→ Belge Bölümü
*-*-*

Halk tıbbı, halk dini, muskalar, tabular ve daha birçok unsurla birlikte olağanüstü varlıklara yönelik tasavvurlar da halk inançları bünyesindedir. Halk inançları çeşitli koşullar ve sonuçları içinde barındıran geleneksel ifadelerdir ve bu koşullar çoğunlukla nedenseldir. Bonnerjea, halk inançlarının öznel anlamda doğaüstü olaylara doğal açıklamalar getirme eğiliminde olduğunu, nesnel anlamda ise bu eğilime sahip dini inanç ve uygulama sistemlerinden ibaret olduğunu belirtir. Bir din bir başka dinin yerine geçtiğinde, bu durum uyumlu bir kabul ya da fethetme olabilir, eski inanç sistemi veya dinin tamamen yok olduğu nadiren görülür. Bağlamın ve anlamın unutulmasına rağmen inançlar ve ritüeller sıklıkla halkın zihninde ve yaşamında kalabilir.

*-*-*

→ Çıkarılan Bilgiler
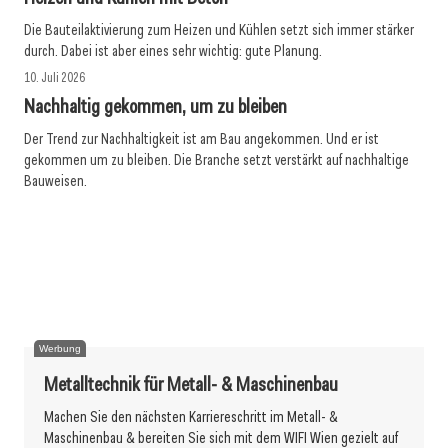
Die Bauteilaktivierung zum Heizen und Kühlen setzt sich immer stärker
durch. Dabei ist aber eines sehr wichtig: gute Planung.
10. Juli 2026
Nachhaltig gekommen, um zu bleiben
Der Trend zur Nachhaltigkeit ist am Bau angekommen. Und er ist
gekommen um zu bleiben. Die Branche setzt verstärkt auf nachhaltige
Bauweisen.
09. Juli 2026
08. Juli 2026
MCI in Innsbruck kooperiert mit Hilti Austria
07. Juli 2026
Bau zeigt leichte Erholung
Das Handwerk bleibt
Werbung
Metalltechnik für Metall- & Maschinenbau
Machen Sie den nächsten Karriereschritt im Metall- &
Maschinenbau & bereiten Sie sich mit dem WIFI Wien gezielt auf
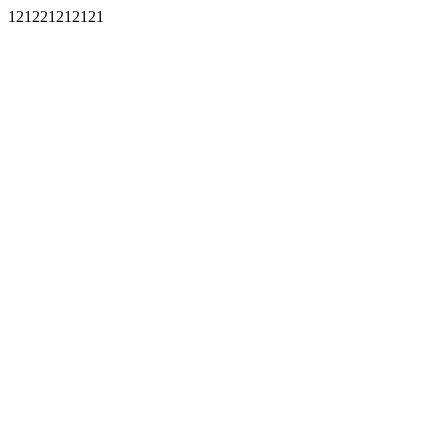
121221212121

*-*-*

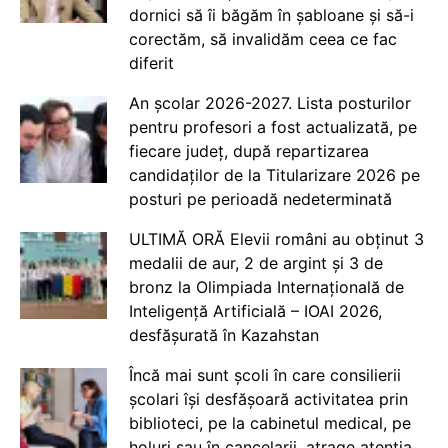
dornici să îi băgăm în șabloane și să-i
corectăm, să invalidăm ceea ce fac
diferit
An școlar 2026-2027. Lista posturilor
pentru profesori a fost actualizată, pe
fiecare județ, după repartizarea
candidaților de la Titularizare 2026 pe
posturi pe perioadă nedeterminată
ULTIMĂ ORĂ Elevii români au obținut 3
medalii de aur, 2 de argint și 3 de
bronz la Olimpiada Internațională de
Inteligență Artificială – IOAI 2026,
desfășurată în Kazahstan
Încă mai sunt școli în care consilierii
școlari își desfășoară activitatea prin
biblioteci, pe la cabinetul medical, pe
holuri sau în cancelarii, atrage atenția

*-*-*

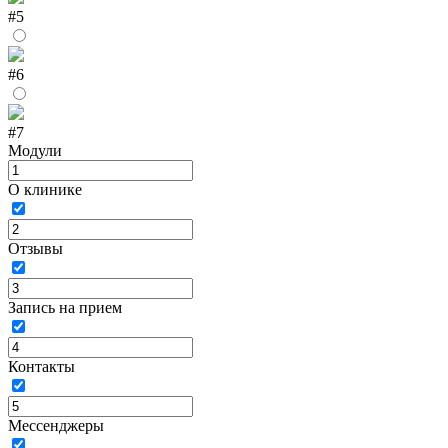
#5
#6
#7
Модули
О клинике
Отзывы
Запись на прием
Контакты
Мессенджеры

*-*-*

→ Yapılacak Görevler
1. Halk inançları metni şu ifadelerle örtüşüyor mu? Her biri için evet ya da hayır deyip metindeki belirleyici sözleri değiştirmeden alıntılar mısınız? (a) Muskalar ve tabular halk inançlarının içinde yer alır. (b) Bir din başka bir dinin yerine geçtiğinde eski inanç sistemi genellikle tamamen yok olur. (c) Halk inançlarının barındırdığı koşullar çoğunlukla nedenseldir.
2. Halk inançları metninde "Halk tıbbı, halk" sözlerinden başlayıp "ve yaşamında kalabilir." sözlerine kadar uzanan her şeyi hiç değiştirmeden yazıya geçirir misiniz?
Satırların bu işle hiçbir ilgisi yoktur.

→ Görev Çözümleri
1.
(a) Evet: "muskalar, tabular ve daha birçok unsurla birlikte olağanüstü varlıklara yönelik tasavvurlar da halk inançları bünyesindedir"
(b) Hayır: "eski inanç sistemi veya dinin tamamen yok olduğu nadiren görülür"
(c) Evet: "bu koşullar çoğunlukla nedenseldir"

2.
Halk tıbbı, halk dini, muskalar, tabular ve daha birçok unsurla birlikte olağanüstü varlıklara yönelik tasavvurlar da halk inançları bünyesindedir. Halk inançları çeşitli koşullar ve sonuçları içinde barındıran geleneksel ifadelerdir ve bu koşullar çoğunlukla nedenseldir. Bonnerjea, halk inançlarının öznel anlamda doğaüstü olaylara doğal açıklamalar getirme eğiliminde olduğunu, nesnel anlamda ise bu eğilime sahip dini inanç ve uygulama sistemlerinden ibaret olduğunu belirtir. Bir din bir başka dinin yerine geçtiğinde, bu durum uyumlu bir kabul ya da fethetme olabilir, eski inanç sistemi veya dinin tamamen yok olduğu nadiren görülür. Bağlamın ve anlamın unutulmasına rağmen inançlar ve ritüeller sıklıkla halkın zihninde ve yaşamında kalabilir.